Esasen, en önemli ve farkına varılması zorunlu gerçek, çeşitli ölüm=dönüşümlerle sonsuza kadar yaşayacak olan insanın, ancak Dünya’da iken neleri nasıl kazanabileceği hususudur ki; bu konudaki tek açıklamayı da adı “İSLÂM” olan Allâh indîndeki tek “DİN” ile sadece son NEBİ Muhammed Mustafa (aleyhisselâm) yapmıştır.
Totemizm ise tüm bu anlattıklarımız yanı sıra süregelmiştir Dünya’da...
Totemistler yalnızca Afrika veya Amerika yerlileri arasında değil, tüm dinlerin mensupları arasında yer almışlar ve yaşamlarını devam ettirmişlerdir yapıları gereği. İnsansı yaratılışları gereği olarak, totemistler, derin düşünce ve varlıklarının hakikatlerini sorgulama, araştırma, kendi hakikatlerini hissedip yaşama imkânına sahip değillerdir. Kendilerini ve tüm varlığı daima madde olarak düşünürler. Ötede bir yerde; yeryüzünde veya uzayda, aşağıda veya yukarıda bir tanrı düşünüp, ne yapıyorlarsa o tanrı için yaparlar... Yerler, içerler, çoğalırlar, tapınırlar, öldürürler; hep o kendi dışlarında bir yerlerde olan tanrıları uğruna! Ya da hiçbir şeye inanmazlar, totemleri kendi bedenleridir! Etiketlerinde yazılı din veya mensubiyet adını kaldırırsanız, hiç farkı yoktur bakış açılarının birbirlerinden; giysi, görünüş ve lokal şartlanmalar dışında. Onlar tanrıları adına iyi bir şey yapacak, itaatkâr olacak ve sonuçta da tanrılarının vereceği nimetler içinde, yiyip içip seks yaparak ebediyen yaşayacaklardır. Aksi hâlde tanrıları onları cehennemine hapsederek ebediyen azap çektirecektir.

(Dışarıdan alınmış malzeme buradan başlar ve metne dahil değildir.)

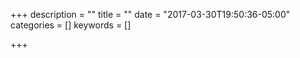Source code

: +++
description = ""
title = ""
date = "2017-03-30T19:50:36-05:00"
categories = []
keywords = []

+++

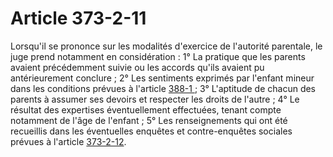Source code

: # Article 373-2-11

Lorsqu'il se prononce sur les modalités d'exercice de l'autorité parentale, le juge prend notamment en considération : 1° La pratique que les parents avaient précédemment suivie ou les accords qu'ils avaient pu antérieurement conclure ; 2° Les sentiments exprimés par l'enfant mineur dans les conditions prévues à l'article <a href='/code-civil/livre-ier-des-personnes/titre-x-de-la-minorite-de-la-tutelle-et-de-lemancipation/chapitre-ier-de-la-minorite/388-1.md' title='Code civil - art. 388-1 (VT)'>388-1 </a>; 3° L'aptitude de chacun des parents à assumer ses devoirs et respecter les droits de l'autre ; 4° Le résultat des expertises éventuellement effectuées, tenant compte notamment de l'âge de l'enfant ; 5° Les renseignements qui ont été recueillis dans les éventuelles enquêtes et contre-enquêtes sociales prévues à l'article <a href='/affichCodeArticle.do?cidTexte=LEGITEXT000006070721&idArticle=LEGIARTI000006426769&dateTexte=&categorieLien=cid' title='Code civil - art. 373-2-12 (V)'>373-2-12</a>.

Bu arada, her birinin “tanrı” tahayyülü, bir diğerinden değişik olduğu için de, birbirlerinin tanrısını sorgulayıp yargılayanlar, beğenmeyip inkâr edenler ve hatta bu yüzden savaş baltalarını çıkartanlar pek çoktur! Çünkü bunlar, Allâh Rasûlü Muhammed Mustafa (aleyhisselâm)’ın “LÂ İLÂHE = TANRI (dolayısıyla tanrılık kavramı) YOKTUR” mesajının anlamını ya duymamışlar ya da duyup üzerinde düşünmemişlerdir! Çoğunluğu ses kaydeder beyinlidir!.. Ezberler ve tekrar ederler! Söylediklerinin anlamını düşünebilme yetisine sahip değillerdir yaratılışları sonucu!
Totemistlerdir işte bunlar da!.. “Şirk ehli” diye de adlandırılmışlardır... Şirk kalkmadan da “Tevhid” gerçekleşmez!